--- START Source data ---

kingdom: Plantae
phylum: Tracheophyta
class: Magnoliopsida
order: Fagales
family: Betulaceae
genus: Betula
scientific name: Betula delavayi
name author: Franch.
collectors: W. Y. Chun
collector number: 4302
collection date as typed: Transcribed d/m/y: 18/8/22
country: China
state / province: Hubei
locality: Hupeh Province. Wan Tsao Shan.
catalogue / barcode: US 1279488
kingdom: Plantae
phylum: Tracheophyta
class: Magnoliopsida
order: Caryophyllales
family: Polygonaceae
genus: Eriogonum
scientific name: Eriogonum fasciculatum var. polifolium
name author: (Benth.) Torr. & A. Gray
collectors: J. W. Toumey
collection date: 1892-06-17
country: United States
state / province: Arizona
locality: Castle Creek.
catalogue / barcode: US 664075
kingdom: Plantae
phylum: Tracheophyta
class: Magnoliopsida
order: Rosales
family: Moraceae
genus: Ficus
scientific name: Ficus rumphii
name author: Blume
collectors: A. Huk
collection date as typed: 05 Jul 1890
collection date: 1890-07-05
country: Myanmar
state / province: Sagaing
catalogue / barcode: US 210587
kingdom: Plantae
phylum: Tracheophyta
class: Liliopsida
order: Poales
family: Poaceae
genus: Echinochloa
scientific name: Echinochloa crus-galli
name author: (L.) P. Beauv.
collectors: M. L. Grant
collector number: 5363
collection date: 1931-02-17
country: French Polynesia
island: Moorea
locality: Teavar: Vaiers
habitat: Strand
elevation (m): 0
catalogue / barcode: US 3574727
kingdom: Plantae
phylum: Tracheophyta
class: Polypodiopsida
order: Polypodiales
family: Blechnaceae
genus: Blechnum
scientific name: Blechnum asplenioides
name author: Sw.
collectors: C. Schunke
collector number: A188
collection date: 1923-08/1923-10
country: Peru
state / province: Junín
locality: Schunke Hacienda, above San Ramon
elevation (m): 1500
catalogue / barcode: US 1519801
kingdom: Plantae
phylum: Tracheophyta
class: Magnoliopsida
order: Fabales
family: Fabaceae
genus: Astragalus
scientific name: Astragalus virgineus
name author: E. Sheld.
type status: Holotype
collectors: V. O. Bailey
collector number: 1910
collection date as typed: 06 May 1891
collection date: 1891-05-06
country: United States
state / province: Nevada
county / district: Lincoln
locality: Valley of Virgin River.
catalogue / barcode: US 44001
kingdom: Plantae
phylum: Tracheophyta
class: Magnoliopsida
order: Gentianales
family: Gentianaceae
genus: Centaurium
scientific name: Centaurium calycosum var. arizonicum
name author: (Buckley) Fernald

--- END Source data ---

**Exercise task**: In all of the records above, change every "catalogue / barcode" to "catalog number" and keep everything else unchanged.

**Complete output**:
kingdom: Plantae
phylum: Tracheophyta
class: Magnoliopsida
order: Fagales
family: Betulaceae
genus: Betula
scientific name: Betula delavayi
name author: Franch.
collectors: W. Y. Chun
collector number: 4302
collection date as typed: Transcribed d/m/y: 18/8/22
country: China
state / province: Hubei
locality: Hupeh Province. Wan Tsao Shan.
catalog number: US 1279488
kingdom: Plantae
phylum: Tracheophyta
class: Magnoliopsida
order: Caryophyllales
family: Polygonaceae
genus: Eriogonum
scientific name: Eriogonum fasciculatum var. polifolium
name author: (Benth.) Torr. & A. Gray
collectors: J. W. Toumey
collection date: 1892-06-17
country: United States
state / province: Arizona
locality: Castle Creek.
catalog number: US 664075
kingdom: Plantae
phylum: Tracheophyta
class: Magnoliopsida
order: Rosales
family: Moraceae
genus: Ficus
scientific name: Ficus rumphii
name author: Blume
collectors: A. Huk
collection date as typed: 05 Jul 1890
collection date: 1890-07-05
country: Myanmar
state / province: Sagaing
catalog number: US 210587
kingdom: Plantae
phylum: Tracheophyta
class: Liliopsida
order: Poales
family: Poaceae
genus: Echinochloa
scientific name: Echinochloa crus-galli
name author: (L.) P. Beauv.
collectors: M. L. Grant
collector number: 5363
collection date: 1931-02-17
country: French Polynesia
island: Moorea
locality: Teavar: Vaiers
habitat: Strand
elevation (m): 0
catalog number: US 3574727
kingdom: Plantae
phylum: Tracheophyta
class: Polypodiopsida
order: Polypodiales
family: Blechnaceae
genus: Blechnum
scientific name: Blechnum asplenioides
name author: Sw.
collectors: C. Schunke
collector number: A188
collection date: 1923-08/1923-10
country: Peru
state / province: Junín
locality: Schunke Hacienda, above San Ramon
elevation (m): 1500
catalog number: US 1519801
kingdom: Plantae
phylum: Tracheophyta
class: Magnoliopsida
order: Fabales
family: Fabaceae
genus: Astragalus
scientific name: Astragalus virgineus
name author: E. Sheld.
type status: Holotype
collectors: V. O. Bailey
collector number: 1910
collection date as typed: 06 May 1891
collection date: 1891-05-06
country: United States
state / province: Nevada
county / district: Lincoln
locality: Valley of Virgin River.
catalog number: US 44001
kingdom: Plantae
phylum: Tracheophyta
class: Magnoliopsida
order: Gentianales
family: Gentianaceae
genus: Centaurium
scientific name: Centaurium calycosum var. arizonicum
name author: (Buckley) Fernald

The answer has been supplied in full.